The story follows Renaissance-era show producer Nick Bottom (Andy Shaw is excellent in the role) and his playwright brother Nigel (a sensitive portrayal by Craig Goeringer) who struggle against the enormous popularity of William Shakespeare in Elizabethan London. They must come up with a hit play to pay their bills!
Nick encounters the prophet Nostradamus (played riotously by Chris Dockins), with less reliable predictions than his more famous uncle, to prophesy and channel Shakespeare’s next hit so Nick and company can steal the idea and produce it themselves. The Nostradamus scion does so, but it misfires uproariously, as his prediction for Shakespeare’s future play “Hamlet” gets mixed up with twentieth-century Broadway musicals. Hamlet’s uncle is no longer Claudius but Scar, borrowed from the Hamlet-like plot in “The Lion King.” “How do you solve a problem like Ophelia?” one of the troupe asks, a plot mélange of “The Sound of Music” and “Hamlet.” A fiddler is even seen on a roof playing a violin during Nick’s off-the-mark Hamlet-pastiche.
Along the way in “Something Rotten!,” we meet characters and names borrowed from famous Shakespeare plays: to name a few, Portia and Shylock from “The Merchant of Venice” and Falstaff from the “Henry IV” history plays and “The Merry Wives of Windsor.” Bea (Maura Lacy), disguised as a lawyer and thus taking on the role of Portia from “Merchant,” has a pleasingly voiced solo towards the end of the play in “Right Hand Man,” just before she helps the Bottom brothers sing their way out of trouble as defendants in a court of law.
While Nostradamus is wildly inaccurate about the nature and tragic import of “Hamlet,” he is prophetically on the mark about the future rise and popularity of the genre of the musical in the New World.

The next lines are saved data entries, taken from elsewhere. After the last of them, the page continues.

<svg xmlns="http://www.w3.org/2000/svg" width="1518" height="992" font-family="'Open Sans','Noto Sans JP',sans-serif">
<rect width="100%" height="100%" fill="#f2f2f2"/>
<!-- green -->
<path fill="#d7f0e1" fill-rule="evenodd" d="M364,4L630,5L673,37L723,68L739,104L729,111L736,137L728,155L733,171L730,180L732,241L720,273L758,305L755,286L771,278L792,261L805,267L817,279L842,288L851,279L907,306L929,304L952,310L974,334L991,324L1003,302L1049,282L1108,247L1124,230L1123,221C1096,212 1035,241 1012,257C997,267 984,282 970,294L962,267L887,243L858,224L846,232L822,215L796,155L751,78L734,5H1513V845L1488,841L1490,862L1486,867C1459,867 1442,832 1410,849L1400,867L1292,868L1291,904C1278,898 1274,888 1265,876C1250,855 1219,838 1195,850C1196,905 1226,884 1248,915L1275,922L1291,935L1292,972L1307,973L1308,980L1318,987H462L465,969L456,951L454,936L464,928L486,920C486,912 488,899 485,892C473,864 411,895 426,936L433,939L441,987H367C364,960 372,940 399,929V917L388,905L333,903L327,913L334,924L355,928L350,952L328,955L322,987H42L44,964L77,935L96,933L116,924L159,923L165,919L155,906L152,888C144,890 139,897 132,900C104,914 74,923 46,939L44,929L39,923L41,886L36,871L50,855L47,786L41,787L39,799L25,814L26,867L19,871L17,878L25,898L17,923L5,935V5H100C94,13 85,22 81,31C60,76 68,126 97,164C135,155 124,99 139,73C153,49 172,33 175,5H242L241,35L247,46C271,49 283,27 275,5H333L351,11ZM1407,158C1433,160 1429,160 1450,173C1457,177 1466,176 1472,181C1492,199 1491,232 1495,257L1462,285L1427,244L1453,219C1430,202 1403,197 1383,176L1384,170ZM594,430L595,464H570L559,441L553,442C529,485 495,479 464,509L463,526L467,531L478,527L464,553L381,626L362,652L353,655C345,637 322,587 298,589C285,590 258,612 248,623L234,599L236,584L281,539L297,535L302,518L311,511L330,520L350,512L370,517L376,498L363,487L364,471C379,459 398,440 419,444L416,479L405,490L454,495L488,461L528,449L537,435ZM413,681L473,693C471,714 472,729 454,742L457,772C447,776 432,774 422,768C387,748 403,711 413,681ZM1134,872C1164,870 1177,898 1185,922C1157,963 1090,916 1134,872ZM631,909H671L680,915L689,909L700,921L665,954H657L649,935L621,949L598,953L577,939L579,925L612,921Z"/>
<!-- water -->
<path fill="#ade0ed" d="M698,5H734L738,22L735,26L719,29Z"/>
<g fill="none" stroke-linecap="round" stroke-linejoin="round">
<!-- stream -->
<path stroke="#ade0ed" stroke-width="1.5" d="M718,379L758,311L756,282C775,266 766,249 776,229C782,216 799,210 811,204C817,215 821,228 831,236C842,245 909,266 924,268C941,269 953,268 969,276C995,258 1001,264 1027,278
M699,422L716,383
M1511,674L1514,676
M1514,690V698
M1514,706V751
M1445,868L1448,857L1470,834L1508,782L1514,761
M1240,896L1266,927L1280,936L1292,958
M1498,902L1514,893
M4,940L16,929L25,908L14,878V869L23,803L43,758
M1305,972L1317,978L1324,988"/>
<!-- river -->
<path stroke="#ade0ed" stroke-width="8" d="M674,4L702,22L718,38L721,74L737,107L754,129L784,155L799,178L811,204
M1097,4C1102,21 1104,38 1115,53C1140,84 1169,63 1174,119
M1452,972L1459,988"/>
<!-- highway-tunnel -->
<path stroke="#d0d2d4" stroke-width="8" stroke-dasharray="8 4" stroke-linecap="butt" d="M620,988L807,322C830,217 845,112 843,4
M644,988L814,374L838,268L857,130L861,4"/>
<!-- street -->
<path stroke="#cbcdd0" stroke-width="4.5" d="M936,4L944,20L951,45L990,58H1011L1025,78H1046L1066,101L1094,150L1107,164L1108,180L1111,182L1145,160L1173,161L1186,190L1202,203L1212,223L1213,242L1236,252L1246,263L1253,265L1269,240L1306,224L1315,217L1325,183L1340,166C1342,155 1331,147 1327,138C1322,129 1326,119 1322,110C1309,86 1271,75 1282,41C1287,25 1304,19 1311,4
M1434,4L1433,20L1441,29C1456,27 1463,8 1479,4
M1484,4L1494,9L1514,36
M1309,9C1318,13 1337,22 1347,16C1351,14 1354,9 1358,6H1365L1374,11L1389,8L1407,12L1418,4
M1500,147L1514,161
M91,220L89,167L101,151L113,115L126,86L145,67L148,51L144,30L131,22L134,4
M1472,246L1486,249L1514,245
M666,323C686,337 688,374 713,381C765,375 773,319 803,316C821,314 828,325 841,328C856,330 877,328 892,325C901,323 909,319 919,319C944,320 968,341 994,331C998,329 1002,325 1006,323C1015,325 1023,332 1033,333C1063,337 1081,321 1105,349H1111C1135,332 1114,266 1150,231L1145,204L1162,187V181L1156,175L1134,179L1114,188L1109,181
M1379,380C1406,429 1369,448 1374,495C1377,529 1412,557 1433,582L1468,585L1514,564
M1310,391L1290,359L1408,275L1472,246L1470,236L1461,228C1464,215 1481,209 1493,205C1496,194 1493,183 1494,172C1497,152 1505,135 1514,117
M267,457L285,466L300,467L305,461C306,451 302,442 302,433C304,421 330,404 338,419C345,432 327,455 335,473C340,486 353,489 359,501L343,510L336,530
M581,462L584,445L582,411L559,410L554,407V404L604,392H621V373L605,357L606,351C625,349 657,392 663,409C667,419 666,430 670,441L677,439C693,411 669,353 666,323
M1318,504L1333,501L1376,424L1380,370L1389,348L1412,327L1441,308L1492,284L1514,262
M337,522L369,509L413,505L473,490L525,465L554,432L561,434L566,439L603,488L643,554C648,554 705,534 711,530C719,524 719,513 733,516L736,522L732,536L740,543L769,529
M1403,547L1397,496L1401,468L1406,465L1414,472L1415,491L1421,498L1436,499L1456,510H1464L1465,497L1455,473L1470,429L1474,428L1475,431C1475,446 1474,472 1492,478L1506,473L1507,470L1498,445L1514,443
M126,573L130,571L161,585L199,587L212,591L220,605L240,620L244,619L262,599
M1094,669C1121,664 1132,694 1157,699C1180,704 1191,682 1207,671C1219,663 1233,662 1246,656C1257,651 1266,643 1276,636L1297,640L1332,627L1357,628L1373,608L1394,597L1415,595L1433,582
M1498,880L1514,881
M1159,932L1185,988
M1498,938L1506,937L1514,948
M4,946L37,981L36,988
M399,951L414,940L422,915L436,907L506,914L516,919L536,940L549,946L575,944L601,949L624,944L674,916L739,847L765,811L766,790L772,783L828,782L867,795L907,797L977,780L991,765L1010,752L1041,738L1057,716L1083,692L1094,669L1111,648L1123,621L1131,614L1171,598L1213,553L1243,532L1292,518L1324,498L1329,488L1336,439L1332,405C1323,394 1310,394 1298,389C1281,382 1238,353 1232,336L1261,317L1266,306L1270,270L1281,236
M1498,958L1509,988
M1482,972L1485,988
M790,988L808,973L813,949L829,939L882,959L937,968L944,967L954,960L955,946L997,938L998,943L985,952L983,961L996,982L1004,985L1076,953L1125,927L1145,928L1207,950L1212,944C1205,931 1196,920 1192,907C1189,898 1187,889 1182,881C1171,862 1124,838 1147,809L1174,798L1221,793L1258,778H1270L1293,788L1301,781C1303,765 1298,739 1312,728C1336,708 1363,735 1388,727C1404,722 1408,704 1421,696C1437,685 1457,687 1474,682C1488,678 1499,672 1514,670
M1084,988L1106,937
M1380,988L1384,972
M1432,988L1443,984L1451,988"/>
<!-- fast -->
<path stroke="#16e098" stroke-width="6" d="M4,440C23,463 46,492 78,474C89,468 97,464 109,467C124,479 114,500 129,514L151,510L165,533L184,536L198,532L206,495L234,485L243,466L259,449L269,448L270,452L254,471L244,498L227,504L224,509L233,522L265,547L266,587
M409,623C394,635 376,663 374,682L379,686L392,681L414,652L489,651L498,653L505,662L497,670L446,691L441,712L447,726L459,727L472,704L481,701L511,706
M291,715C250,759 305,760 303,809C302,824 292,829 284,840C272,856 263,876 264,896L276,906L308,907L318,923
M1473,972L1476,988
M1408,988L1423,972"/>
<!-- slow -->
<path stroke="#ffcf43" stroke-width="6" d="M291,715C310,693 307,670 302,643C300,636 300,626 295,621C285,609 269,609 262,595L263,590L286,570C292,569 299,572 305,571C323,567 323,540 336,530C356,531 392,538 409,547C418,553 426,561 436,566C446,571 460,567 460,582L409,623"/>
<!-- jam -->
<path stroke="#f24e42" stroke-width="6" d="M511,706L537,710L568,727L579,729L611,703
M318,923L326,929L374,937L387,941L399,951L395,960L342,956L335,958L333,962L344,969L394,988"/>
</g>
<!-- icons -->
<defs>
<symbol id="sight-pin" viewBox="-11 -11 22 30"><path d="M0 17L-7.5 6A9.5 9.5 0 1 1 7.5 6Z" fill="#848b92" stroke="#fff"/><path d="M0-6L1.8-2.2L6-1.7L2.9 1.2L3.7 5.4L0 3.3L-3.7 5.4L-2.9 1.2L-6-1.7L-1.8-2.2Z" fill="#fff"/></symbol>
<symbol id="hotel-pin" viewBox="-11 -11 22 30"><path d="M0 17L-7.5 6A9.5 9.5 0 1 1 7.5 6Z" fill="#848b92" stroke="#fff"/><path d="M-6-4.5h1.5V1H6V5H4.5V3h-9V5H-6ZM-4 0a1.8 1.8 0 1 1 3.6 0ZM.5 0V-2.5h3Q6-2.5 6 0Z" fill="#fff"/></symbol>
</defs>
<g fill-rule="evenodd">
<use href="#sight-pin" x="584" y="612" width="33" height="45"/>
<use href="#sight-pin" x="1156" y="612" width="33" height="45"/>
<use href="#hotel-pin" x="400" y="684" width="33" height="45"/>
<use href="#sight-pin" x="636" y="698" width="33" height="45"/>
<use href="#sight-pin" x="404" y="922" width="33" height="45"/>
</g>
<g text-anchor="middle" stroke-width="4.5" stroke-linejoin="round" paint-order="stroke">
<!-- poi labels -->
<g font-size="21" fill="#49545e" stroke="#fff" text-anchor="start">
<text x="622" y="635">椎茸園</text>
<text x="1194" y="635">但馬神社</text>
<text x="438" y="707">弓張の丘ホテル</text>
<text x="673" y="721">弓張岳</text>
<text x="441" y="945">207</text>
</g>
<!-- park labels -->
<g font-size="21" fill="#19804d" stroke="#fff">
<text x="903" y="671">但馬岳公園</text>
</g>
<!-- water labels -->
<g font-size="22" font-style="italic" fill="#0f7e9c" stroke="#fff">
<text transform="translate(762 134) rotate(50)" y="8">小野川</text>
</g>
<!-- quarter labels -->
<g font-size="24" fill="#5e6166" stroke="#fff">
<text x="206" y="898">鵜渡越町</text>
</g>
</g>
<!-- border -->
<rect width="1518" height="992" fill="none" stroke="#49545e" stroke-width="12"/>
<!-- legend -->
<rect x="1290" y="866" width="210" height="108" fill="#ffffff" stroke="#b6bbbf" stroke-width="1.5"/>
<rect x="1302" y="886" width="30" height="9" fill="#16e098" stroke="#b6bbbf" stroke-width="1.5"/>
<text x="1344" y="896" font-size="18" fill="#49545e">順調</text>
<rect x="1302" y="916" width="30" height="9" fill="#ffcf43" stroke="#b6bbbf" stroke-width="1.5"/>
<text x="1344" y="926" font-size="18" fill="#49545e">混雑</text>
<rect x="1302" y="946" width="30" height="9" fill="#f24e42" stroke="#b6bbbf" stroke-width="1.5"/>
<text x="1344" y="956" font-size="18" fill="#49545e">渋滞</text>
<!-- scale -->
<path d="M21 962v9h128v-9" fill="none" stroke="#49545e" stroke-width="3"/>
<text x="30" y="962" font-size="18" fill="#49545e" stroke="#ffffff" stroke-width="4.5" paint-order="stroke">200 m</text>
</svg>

Upbeat songs, orchestral fanfares in major key, and tap dancing permeate “Something Rotten,” which celebrates and good-naturedly satirizes Broadway musicals. “Gypsy,” Jesus Christ Superstar,” and “Annie” (among others) are sampled in orchestral cues, whereas “The King and I,” “The Sound of Music,” and “My Fair Lady” (among others) are referenced in dialogue. Quotes from Shakespeare abound: “Now is the winter of our discontent” (“Richard III”), “All the world’s a stage” (“As You Like It”), and “The rest is silence” (“Hamlet”) are all heard throughout the proceedings. Indeed, the show’s title “Something’s Rotten!”—as in the state of Denmark—is borrowed from “Hamlet.”

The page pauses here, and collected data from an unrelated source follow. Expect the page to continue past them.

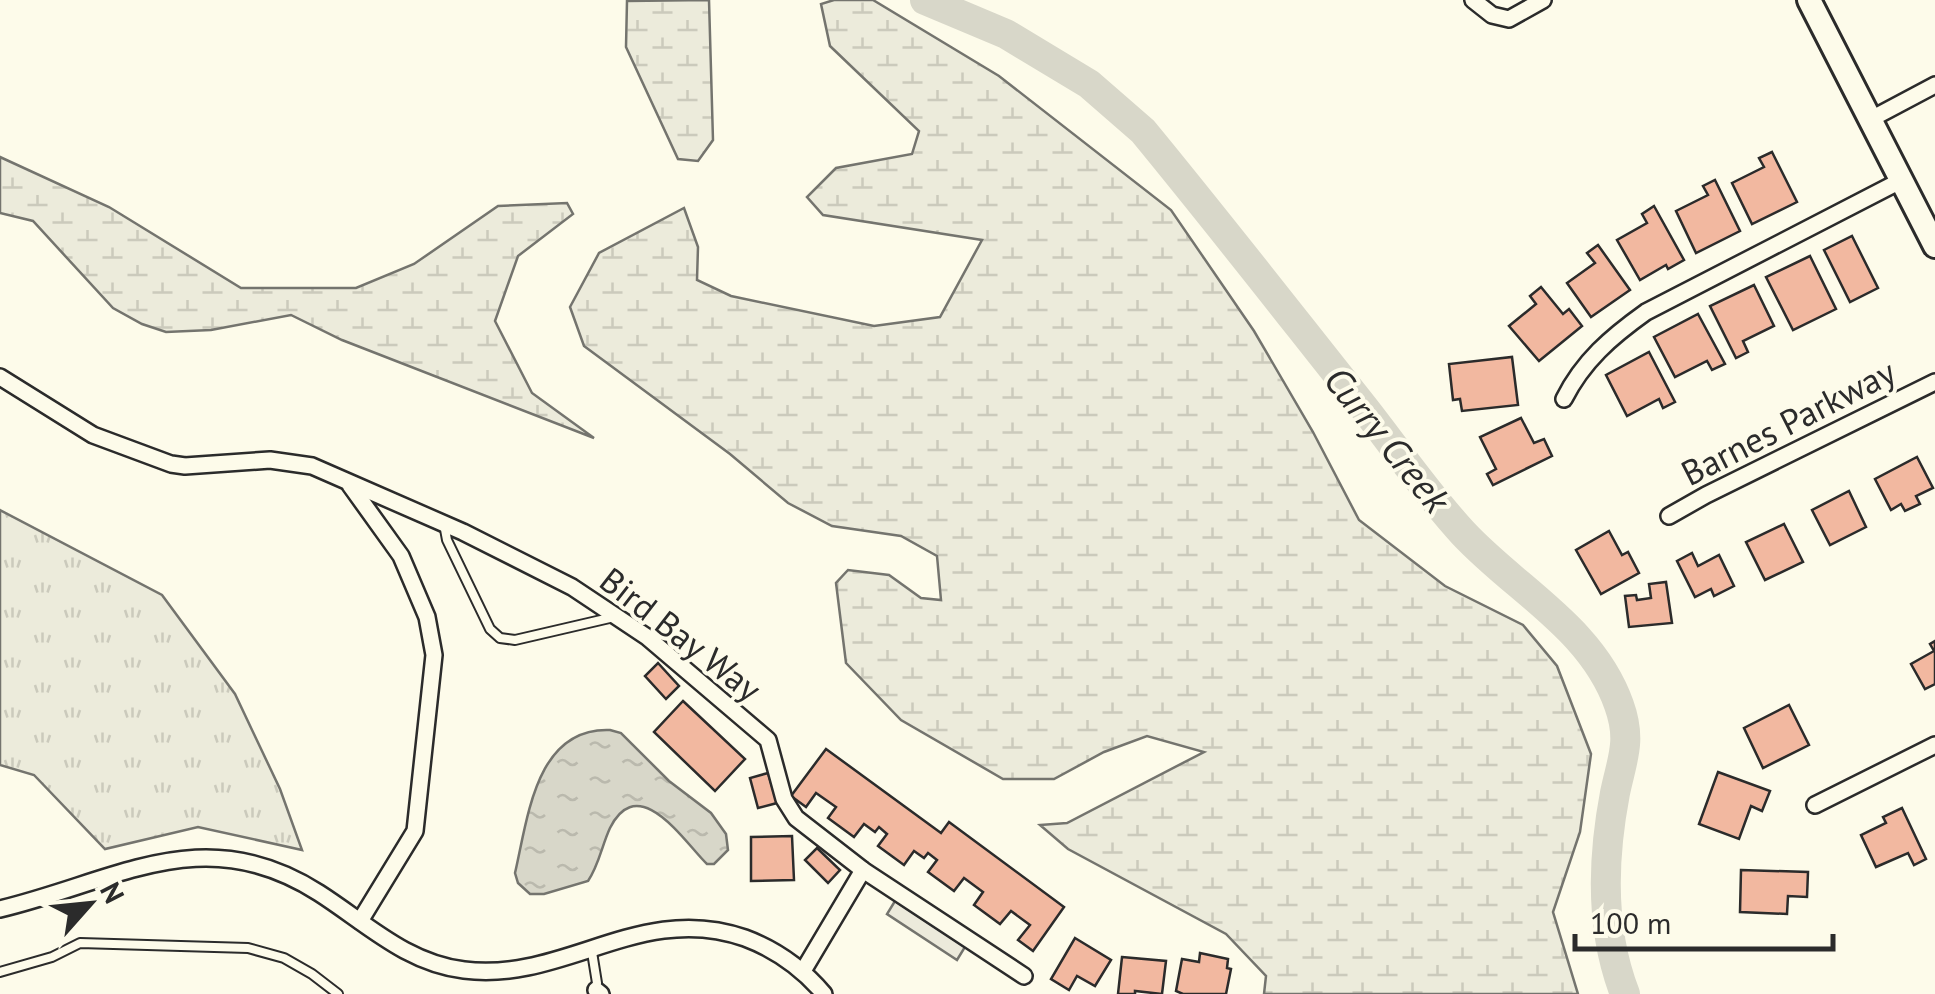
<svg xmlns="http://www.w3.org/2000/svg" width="1935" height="994" font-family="'PT Sans',sans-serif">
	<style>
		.grass { fill: url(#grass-tufts); stroke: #74746e; stroke-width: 2.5 }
		.wetland { fill: url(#wetland-marsh); stroke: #74746e; stroke-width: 2.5 }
		.parking { fill: #eceadb; stroke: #74746e; stroke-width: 2.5 }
		.water { fill: url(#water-ripples); stroke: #74746e; stroke-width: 2.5 }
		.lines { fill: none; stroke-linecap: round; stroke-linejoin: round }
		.river { stroke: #d8d7c9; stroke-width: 30 }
		.building { fill: #f2b8a0; stroke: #2b2b2b; stroke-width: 2.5 }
		.lane-casing { stroke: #2b2b2b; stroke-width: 12 }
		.street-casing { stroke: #2b2b2b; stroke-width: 20 }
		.secondary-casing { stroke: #2b2b2b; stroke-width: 28 }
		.lane { stroke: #fdfbea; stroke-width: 8 }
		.street { stroke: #fdfbea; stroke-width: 15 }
		.secondary { stroke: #fdfbea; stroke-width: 22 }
		.labels { text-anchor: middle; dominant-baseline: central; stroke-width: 8; stroke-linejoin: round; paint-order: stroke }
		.street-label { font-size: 35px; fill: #2b2b2b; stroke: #fdfbea }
		.water-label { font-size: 38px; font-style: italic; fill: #2b2b2b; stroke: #fdfbea }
	</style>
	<defs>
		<pattern id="grass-tufts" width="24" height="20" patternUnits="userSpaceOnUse" patternTransform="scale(2.5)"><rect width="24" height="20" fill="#ecebdb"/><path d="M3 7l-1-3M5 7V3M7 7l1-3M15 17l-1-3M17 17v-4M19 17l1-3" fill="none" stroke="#cbcabc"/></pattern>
		<pattern id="wetland-marsh" width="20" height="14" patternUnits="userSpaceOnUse" patternTransform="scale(2.5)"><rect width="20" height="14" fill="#ecebdb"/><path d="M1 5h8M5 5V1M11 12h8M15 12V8" fill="none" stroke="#cbcabc"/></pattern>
		<pattern id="water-ripples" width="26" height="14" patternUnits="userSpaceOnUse" patternTransform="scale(2.5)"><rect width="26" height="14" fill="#d8d7c9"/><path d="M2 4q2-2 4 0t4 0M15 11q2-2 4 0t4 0" fill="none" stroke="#bab9ad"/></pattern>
	</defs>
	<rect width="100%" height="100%" fill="#fdfbea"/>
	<path class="grass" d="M 0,510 L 162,595 L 235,694 L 280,789 L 302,850 L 198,827 L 105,849 L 34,775 L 0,765 Z"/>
	<g class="wetland">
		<path d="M 709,0 L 713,140 L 698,161 L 678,159 L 626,47 L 627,1 Z"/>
		<path d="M 834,0 L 873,0 L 999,76 L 1171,210 L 1254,331 L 1313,432 L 1359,520 L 1445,586 L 1523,625 L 1557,666 L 1591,754 L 1580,832 L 1553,912 L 1578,994 L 1264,994 L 1266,976 L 1226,934 L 1068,849 L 1040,825 L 1067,823 L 1204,752 L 1147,736 L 1104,752 L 1054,779 L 1003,779 L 901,720 L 846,663 L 836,583 L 848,570 L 889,575 L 921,598 L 941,600 L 937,556 L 901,536 L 832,526 L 788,503 L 730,454 L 584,346 L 570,307 L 599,253 L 684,208 L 698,247 L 697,280 L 731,296 L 874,326 L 940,317 L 982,240 L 823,215 L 807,197 L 836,168 L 912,154 L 919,131 L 830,46 L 821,4 Z"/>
		<path d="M 0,157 L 109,207 L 241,288 L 356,288 L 414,264 L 498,206 L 567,203 L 573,214 L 518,256 L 495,321 L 532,393 L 594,438 L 342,340 L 291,315 L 211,330 L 166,332 L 142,324 L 113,308 L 33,221 L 0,213 Z"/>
	</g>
	<path class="parking" d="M 895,901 L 965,947 L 957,960 L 887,914 Z"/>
	<path class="water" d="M 610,730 L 621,733 L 669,781 L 711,813 L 726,834 L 728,850 L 714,864 L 707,864 C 685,843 639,770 610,828 C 602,845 599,865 588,881 L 544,894 L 530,894 L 518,883 L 515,873 C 528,817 536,727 610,730 Z"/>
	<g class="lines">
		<path class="river" d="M 925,0 L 1006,34 L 1089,84 L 1143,131 C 1218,222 1291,316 1365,409 C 1397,450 1428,495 1463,533 C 1516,590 1592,628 1619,705 C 1632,741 1622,759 1615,793 C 1602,861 1600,930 1625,994"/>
	</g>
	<g class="building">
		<path d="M 1772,152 L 1797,202 L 1752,224 L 1732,183 L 1764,167 L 1759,158 Z"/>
		<path d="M 1715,180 L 1740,231 L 1696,253 L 1676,211 L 1708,195 L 1703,186 Z"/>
		<path d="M 1654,206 L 1684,260 L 1668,269 L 1666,265 L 1640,280 L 1617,240 L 1647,223 L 1642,214 Z"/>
		<path d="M 1852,236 L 1878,288 L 1850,302 L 1824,250 Z"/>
		<path d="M 1598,245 L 1630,290 L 1591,317 L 1567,283 L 1595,263 L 1587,253 Z"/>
		<path d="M 1810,256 L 1836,309 L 1793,330 L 1766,277 Z"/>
		<path d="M 1754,285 L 1774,326 L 1743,341 L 1748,352 L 1736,358 L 1710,306 Z"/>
		<path d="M 1541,287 L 1563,314 L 1569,309 L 1582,326 L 1539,361 L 1509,326 L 1536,304 L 1530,296 Z"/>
		<path d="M 1698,314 L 1725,364 L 1712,370 L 1707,361 L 1675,377 L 1654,337 Z"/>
		<path d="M 1649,352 L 1675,402 L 1663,408 L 1659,399 L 1627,416 L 1606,375 Z"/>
		<path d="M 1512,357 L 1518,405 L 1462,411 L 1460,399 L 1453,400 L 1449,364 Z"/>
		<path d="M 1521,418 L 1534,443 L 1544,439 L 1552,456 L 1493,485 L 1487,474 L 1496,469 L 1480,437 Z"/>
		<path d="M 1917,457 L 1933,488 L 1916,496 L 1920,504 L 1905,511 L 1901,504 L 1891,510 L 1875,479 Z"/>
		<path d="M 1849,491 L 1866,527 L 1830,545 L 1812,510 Z"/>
		<path d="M 1784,524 L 1803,562 L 1765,580 L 1746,542 Z"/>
		<path d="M 1609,531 L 1622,555 L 1628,552 L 1639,573 L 1601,594 L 1576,550 Z"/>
		<path d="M 1692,553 L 1698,566 L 1719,555 L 1734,586 L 1714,596 L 1711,589 L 1695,597 L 1677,561 Z"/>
		<path d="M 1666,582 L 1672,623 L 1629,627 L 1625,596 L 1636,595 L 1637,600 L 1651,598 L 1649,584 Z"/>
		<path d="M 1935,641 L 1935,684 L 1925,689 L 1911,664 L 1934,651 L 1930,644 Z"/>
		<path d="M 658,663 L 679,686 L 666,699 L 645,676 Z"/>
		<path d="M 683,701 L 745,759 L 715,791 L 654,732 Z"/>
		<path d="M 1789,705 L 1809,745 L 1763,768 L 1744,728 Z"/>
		<path d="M 826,749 L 941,833 L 949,822 L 1064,907 L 1033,951 L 1018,940 L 1030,925 L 1011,911 L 1000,924 L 974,905 L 983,892 L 964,878 L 954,891 L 928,872 L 937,860 L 928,853 L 924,858 L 914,851 L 904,865 L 878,846 L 887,834 L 879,827 L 875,832 L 864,824 L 854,837 L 828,818 L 836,807 L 816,793 L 806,807 L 791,796 Z"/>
		<path d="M 1718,772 L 1770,791 L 1762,811 L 1751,806 L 1739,839 L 1699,824 Z"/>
		<path d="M 768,773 L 777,803 L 758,808 L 750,778 Z"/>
		<path d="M 1902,808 L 1926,859 L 1914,865 L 1908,853 L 1876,867 L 1861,835 L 1886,823 L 1883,817 Z"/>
		<path d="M 792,836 L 794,880 L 751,881 L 751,837 Z"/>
		<path d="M 817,848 L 840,870 L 828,883 L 805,860 Z"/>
		<path d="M 1741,870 L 1808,872 L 1807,897 L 1788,896 L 1787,914 L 1740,912 Z"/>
		<path d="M 1075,938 L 1111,960 L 1095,986 L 1077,976 L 1069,990 L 1051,979 Z"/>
		<path d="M 1200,953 L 1228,959 L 1227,968 L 1231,969 L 1226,994 L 1183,994 L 1176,991 L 1182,959 L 1199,962 Z"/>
		<path d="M 1122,957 L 1166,961 L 1162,994 L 1135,991 L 1135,994 L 1118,994 Z"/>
	</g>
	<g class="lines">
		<g class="lane-casing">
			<g id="lane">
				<path d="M 444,524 L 447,540 L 490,629 L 500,638 L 515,640 L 614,617"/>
				<path d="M 591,946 L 597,983 L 595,991"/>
				<path d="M 0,972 L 52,957 L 80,943 L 248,948 L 284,958 L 312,974 L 338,994"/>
			</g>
		</g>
		<g class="street-casing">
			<g id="street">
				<path d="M 1473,0 L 1492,15 L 1509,19 L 1543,0"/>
				<path d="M 1871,119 L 1935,85"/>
				<path d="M 0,377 L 93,435 L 171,464 L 185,466 L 270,460 L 312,466 L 463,532 L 572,587 L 647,637 L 768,740 L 784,799 L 796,818 L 863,870 L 1024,976"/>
				<path d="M 1564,399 C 1583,361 1611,337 1646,312 L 1902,180"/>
				<path d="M 350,485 L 401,556 L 427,617 L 434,655 L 415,831 L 360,921"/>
				<path d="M 1669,516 L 1706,495 L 1935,382"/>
				<path d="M 1815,805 L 1935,745"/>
				<path d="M 0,909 C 117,881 204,819 319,893 C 366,923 406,963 464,970 C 564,983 641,901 745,938 C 777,950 802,968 824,994"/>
				<path d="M 803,971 L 863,870"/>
				<path d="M 596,990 L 601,994"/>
			</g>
		</g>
		<g class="secondary-casing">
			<path id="secondary" d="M 1809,0 L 1935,246"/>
		</g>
		<use href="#lane" class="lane"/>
		<use href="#street" class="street"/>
		<use href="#secondary" class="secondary"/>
	</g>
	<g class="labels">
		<g class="street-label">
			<text transform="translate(1788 422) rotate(-27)">Barnes Parkway</text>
			<text transform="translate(681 634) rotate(38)">Bird Bay Way</text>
		</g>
		<g class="water-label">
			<text transform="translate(1388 439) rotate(51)">Curry Creek</text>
		</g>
	</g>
	<g transform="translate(90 904) rotate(63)" stroke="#fdfbea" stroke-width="8" paint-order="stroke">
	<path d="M0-8L18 38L0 25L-18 38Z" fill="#2b2b2b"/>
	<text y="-15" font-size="28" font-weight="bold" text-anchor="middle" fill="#2b2b2b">N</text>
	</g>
	<path d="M1575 934v15h258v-15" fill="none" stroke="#2b2b2b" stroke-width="5"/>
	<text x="1590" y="934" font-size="30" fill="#2b2b2b" stroke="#fdfbea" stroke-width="8" paint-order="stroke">100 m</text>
</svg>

The set design by J.R. Shasteen in traditional English Tudor style fits in perfectly with the style of the Good Shepherd’s performance hall itself. The ornate Elizabethan period costumes are colorful and wonderfully detailed, thanks to the efforts of designer Donna Sisson. Conductor Colin Taylor directs an excellent ten-piece orchestra in a score which segues between Baroque brass and electric guitars. Director Nancy Lavallee gives the production spirit and cohesion. Readers of Falls Church News-Press will note with interest among the production team and cast the presence of Falls Church resident Katie Pisocky (assistant director) and Megan Fisher (Portia), the latter of whom sings in the choir at The Falls Church.